Instrucción 1: Reescribe el pasaje de la noticia sobre la suspensión de Carlos Carrillo que empieza en "Declaraciones de Carrillo" y termina en "una infracción disciplinaria.". Al reescribirlo, cambia "funcionario" por "exdirector".
Instrucción 2: Prolonga la noticia sobre la suspensión de Carlos Carrillo a partir de su última oración.

Texto para analizar:
Carlos Carrillo, suspendido de su cargo como director de la Unidad Nacional para la Gestión del Riesgo de Desastres (UNGRD) por presunta participación en política, calificó la medida como “desproporcionada” y aseguró ser víctima de un “juicio político”.
Declaraciones de Carrillo
En un comunicado, Carrillo afirmó que acatará la decisión de la Procuraduría, pero la rechazó categóricamente. “Rechazo categóricamente cualquier interpretación según la cual mis declaraciones constituyan una falta disciplinaria. En ningún momento hice proselitismo, nunca promoví a candidato alguno, ni solicité apoyo electoral para ninguna campaña”, expresó.
El funcionario aseguró que nunca utilizó su cargo, los recursos públicos ni las capacidades institucionales de la UNGRD en favor de ninguna candidatura. Además, prometió ejercer su derecho a la defensa y acudir a todas las instancias institucionales para demostrar que no incurrió en una infracción disciplinaria.
Contexto de la suspensión
La Procuraduría decidió apartar a Carrillo de su cargo por las declaraciones que dio en una rueda de prensa, donde se refirió a la candidatura de Abelardo de la Espriella y defendió las críticas del presidente Gustavo Petro. En esa ocasión, Carrillo dijo: “Considero que el presidente es un hombre que siente un cariño real por el pueblo colombiano (...) y por supuesto que entiendo la preocupación por que un proyecto fascista esté ascendiendo en Colombia”.

Extractos de registros:
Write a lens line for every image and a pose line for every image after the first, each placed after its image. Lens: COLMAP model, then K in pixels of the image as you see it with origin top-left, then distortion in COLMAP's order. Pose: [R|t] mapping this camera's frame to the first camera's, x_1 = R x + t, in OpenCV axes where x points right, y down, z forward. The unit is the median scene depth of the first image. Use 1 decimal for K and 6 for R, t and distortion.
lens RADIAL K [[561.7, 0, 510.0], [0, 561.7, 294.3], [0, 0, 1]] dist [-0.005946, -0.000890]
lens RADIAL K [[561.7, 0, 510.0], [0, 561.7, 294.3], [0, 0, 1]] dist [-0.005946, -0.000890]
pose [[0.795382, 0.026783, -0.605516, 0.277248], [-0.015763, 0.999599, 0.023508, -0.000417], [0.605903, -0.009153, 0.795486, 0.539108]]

--

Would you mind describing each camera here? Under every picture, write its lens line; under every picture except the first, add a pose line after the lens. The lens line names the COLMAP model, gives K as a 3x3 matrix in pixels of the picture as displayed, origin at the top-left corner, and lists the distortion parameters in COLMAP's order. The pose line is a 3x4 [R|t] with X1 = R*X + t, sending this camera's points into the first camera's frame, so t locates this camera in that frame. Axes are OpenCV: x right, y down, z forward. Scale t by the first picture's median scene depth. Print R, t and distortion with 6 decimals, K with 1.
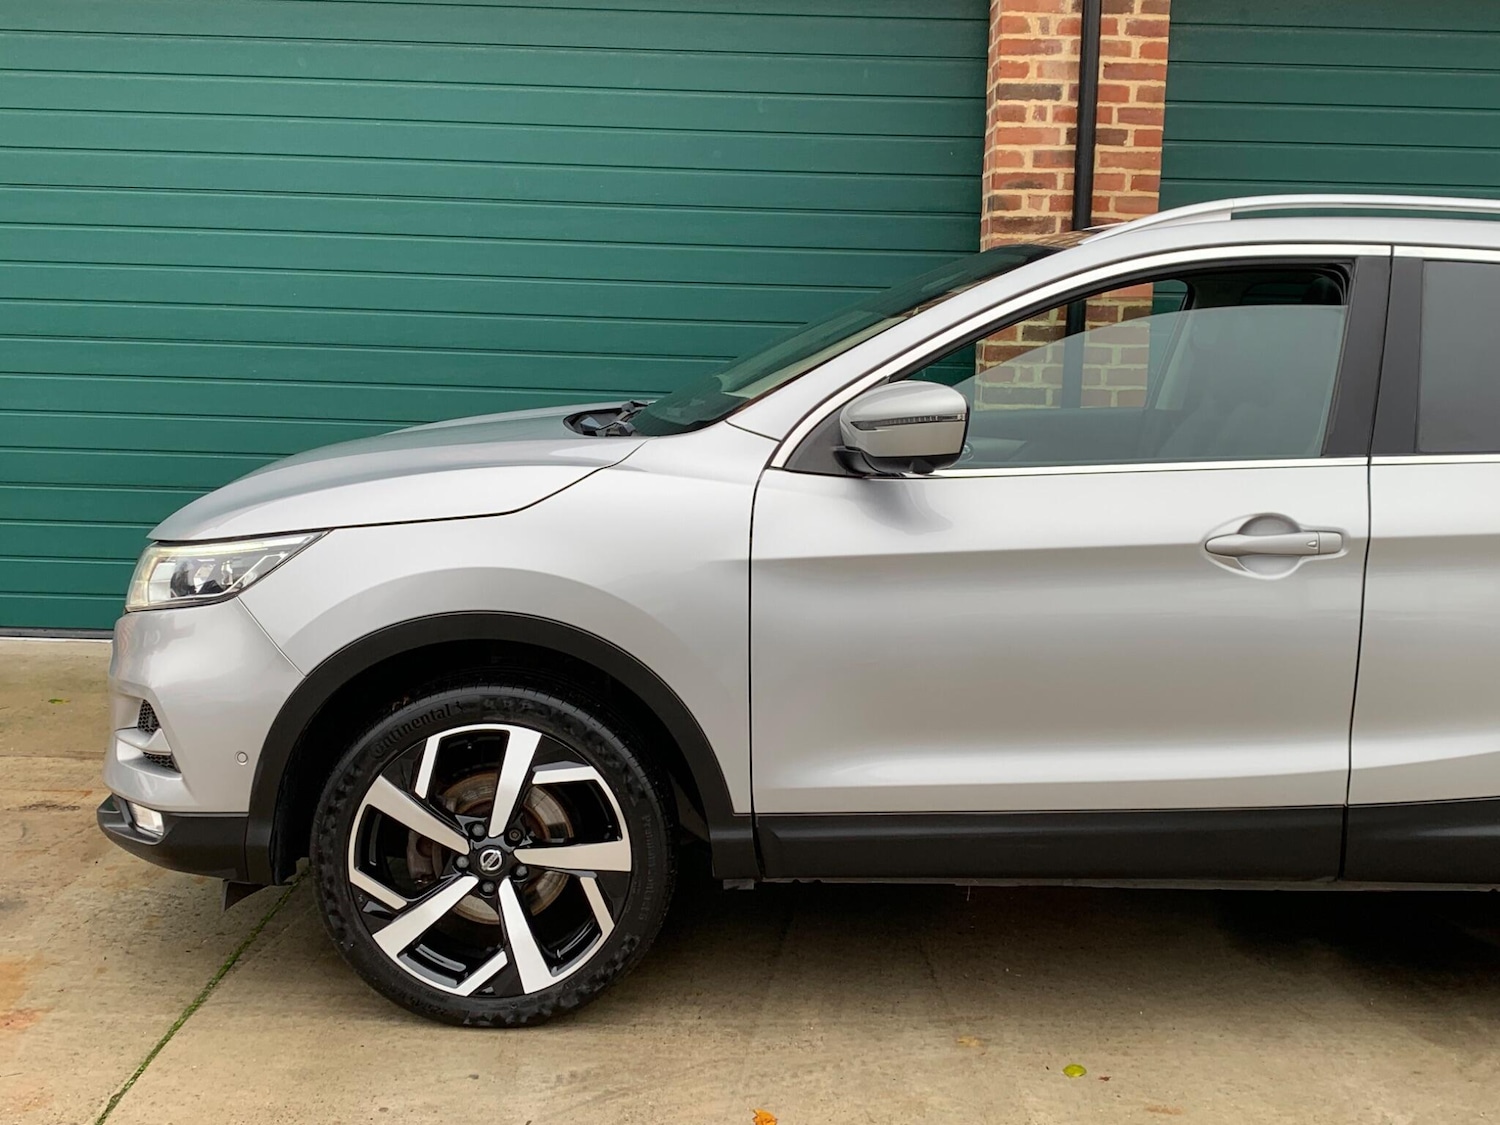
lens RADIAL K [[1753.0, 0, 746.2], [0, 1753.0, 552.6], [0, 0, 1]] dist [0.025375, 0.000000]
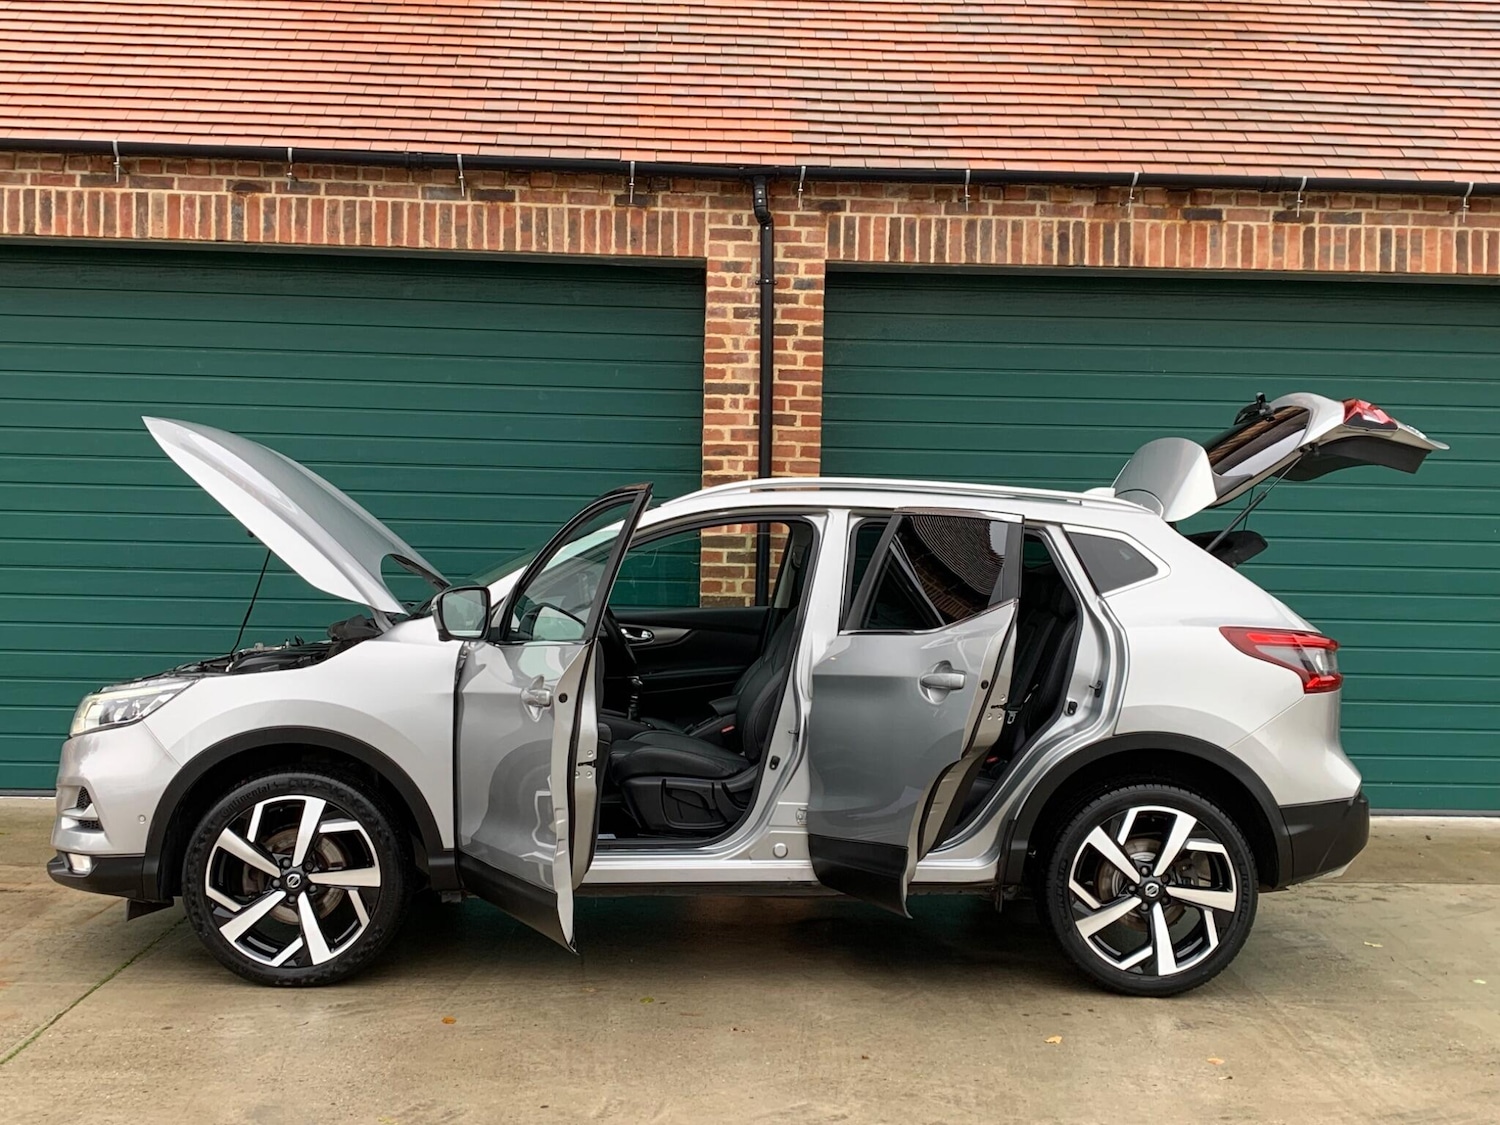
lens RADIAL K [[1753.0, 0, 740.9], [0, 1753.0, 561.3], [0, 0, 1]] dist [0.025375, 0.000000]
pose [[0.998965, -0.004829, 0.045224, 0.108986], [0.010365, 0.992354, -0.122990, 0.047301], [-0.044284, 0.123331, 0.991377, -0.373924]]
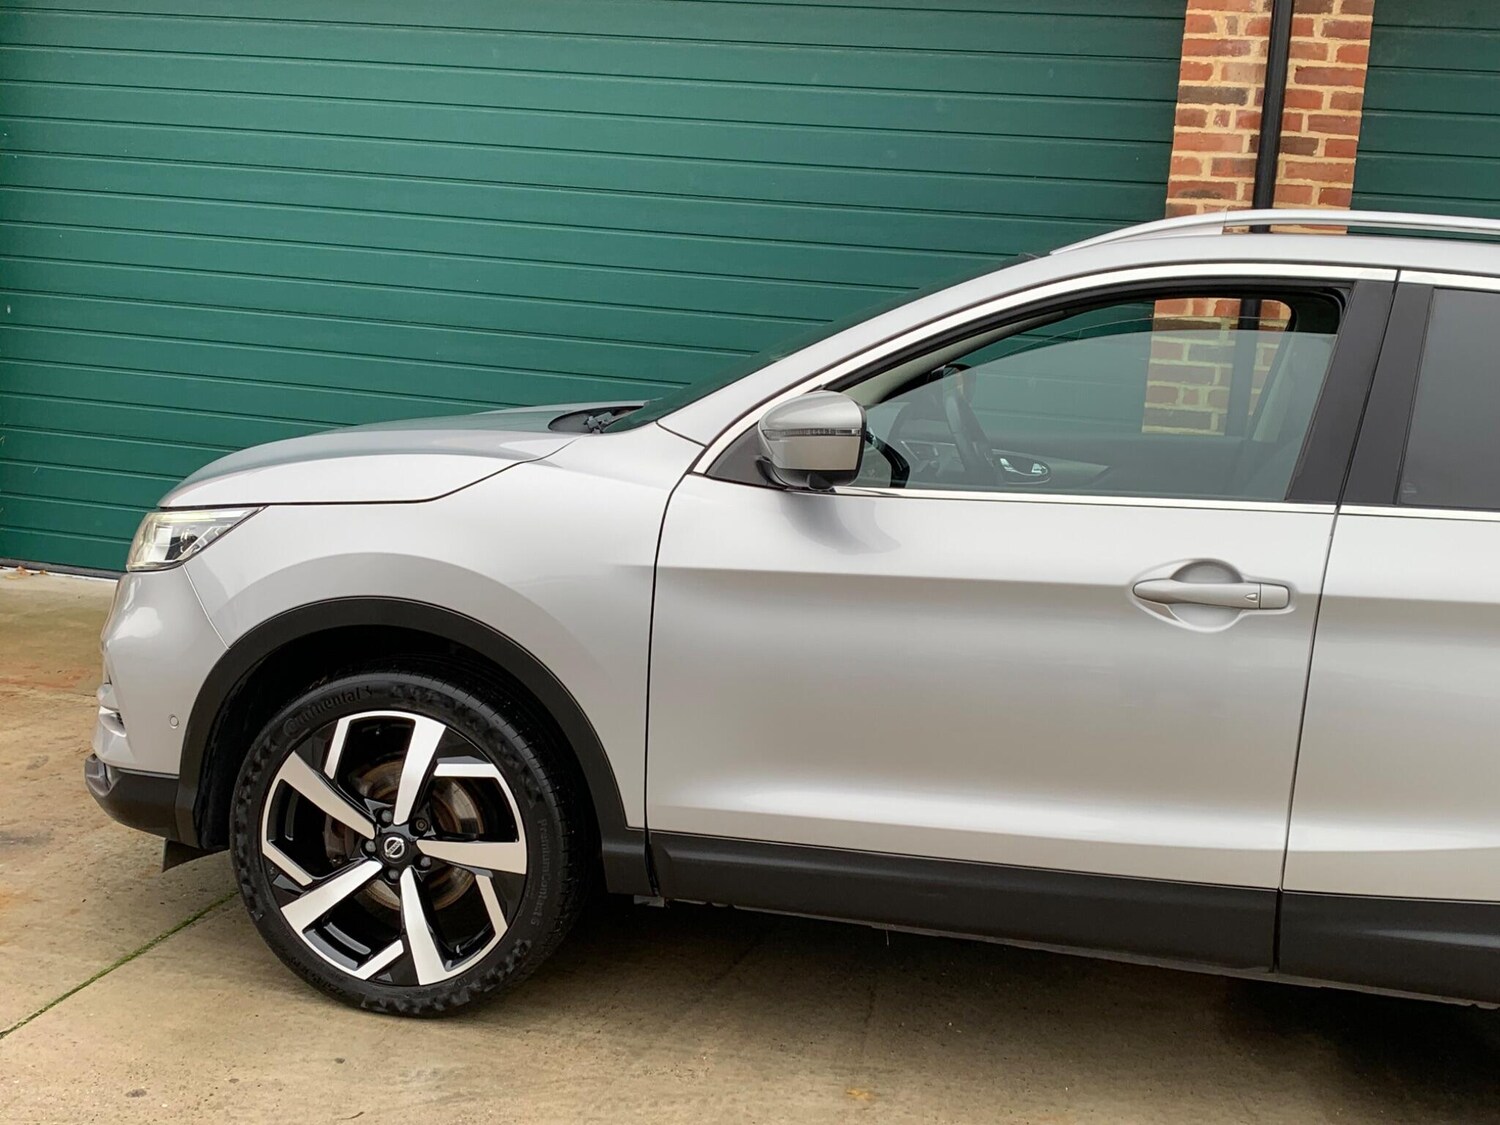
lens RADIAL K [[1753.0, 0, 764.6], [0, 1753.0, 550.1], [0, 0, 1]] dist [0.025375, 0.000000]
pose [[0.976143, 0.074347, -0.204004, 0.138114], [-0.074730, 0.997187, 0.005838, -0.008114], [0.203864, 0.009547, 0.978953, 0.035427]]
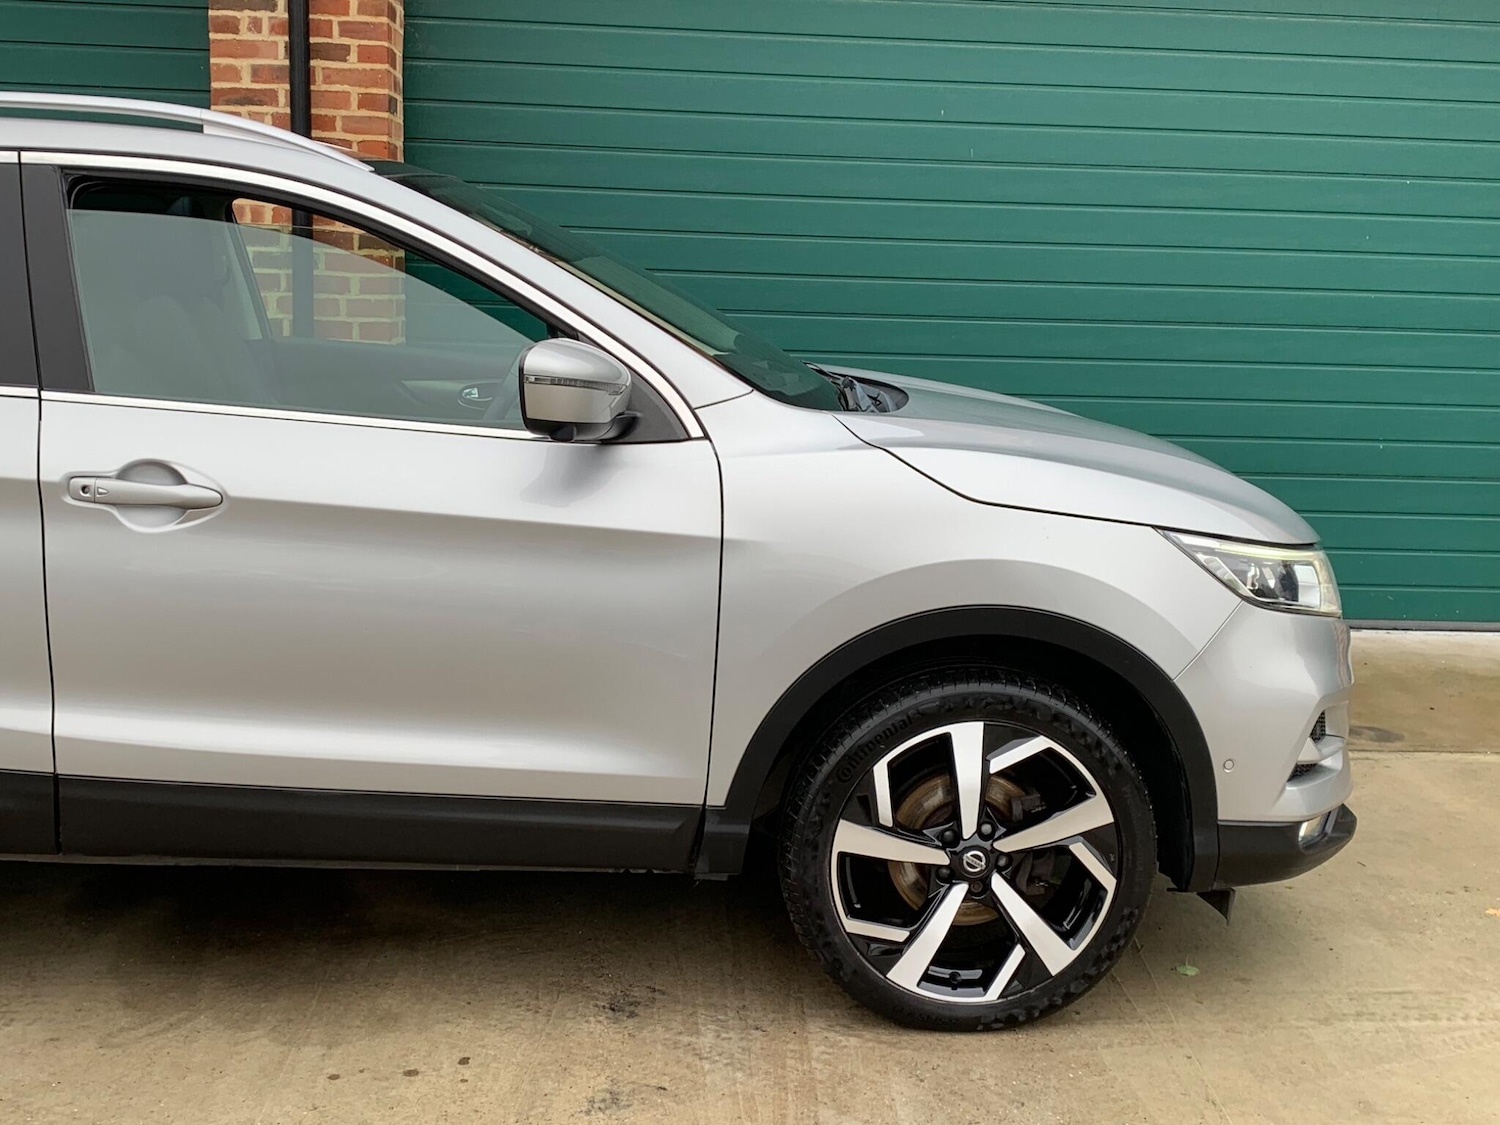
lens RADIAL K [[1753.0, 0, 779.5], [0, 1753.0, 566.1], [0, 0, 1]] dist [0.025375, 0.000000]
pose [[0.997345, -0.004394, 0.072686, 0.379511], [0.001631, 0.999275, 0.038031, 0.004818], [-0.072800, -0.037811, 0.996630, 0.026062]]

Respuesta 1:
Declaraciones de Carrillo
En un comunicado, Carrillo afirmó que acatará la decisión de la Procuraduría, pero la rechazó categóricamente. “Rechazo categóricamente cualquier interpretación según la cual mis declaraciones constituyan una falta disciplinaria. En ningún momento hice proselitismo, nunca promoví a candidato alguno, ni solicité apoyo electoral para ninguna campaña”, expresó.
El exdirector aseguró que nunca utilizó su cargo, los recursos públicos ni las capacidades institucionales de la UNGRD en favor de ninguna candidatura. Además, prometió ejercer su derecho a la defensa y acudir a todas las instancias institucionales para demostrar que no incurrió en una infracción disciplinaria.

Respuesta 2:
El director suspendido también cuestionó la velocidad con la que se adoptó la medida disciplinaria en su contra. Subrayó que esta decisión pone en riesgo el correcto funcionamiento de la UNGRD y de todo el sistema de gestión del riesgo de desastres, especialmente antes de la temporada de ciclones.
Reacciones y consecuencias
La suspensión de Carrillo se suma a la del embajador Alfredo Saade, también separado de su cargo por hechos similares. La medida ha generado debate en el ámbito político, mientras que Carrillo insiste en que es víctima de una persecución política.
El funcionario concluyó que acudirá a todas las instancias legales para demostrar su inocencia y restablecer su nombre. Mientras tanto, la UNGRD queda en manos de un director encargado, en medio de la temporada de huracanes y desastres naturales que requieren una gestión efectiva.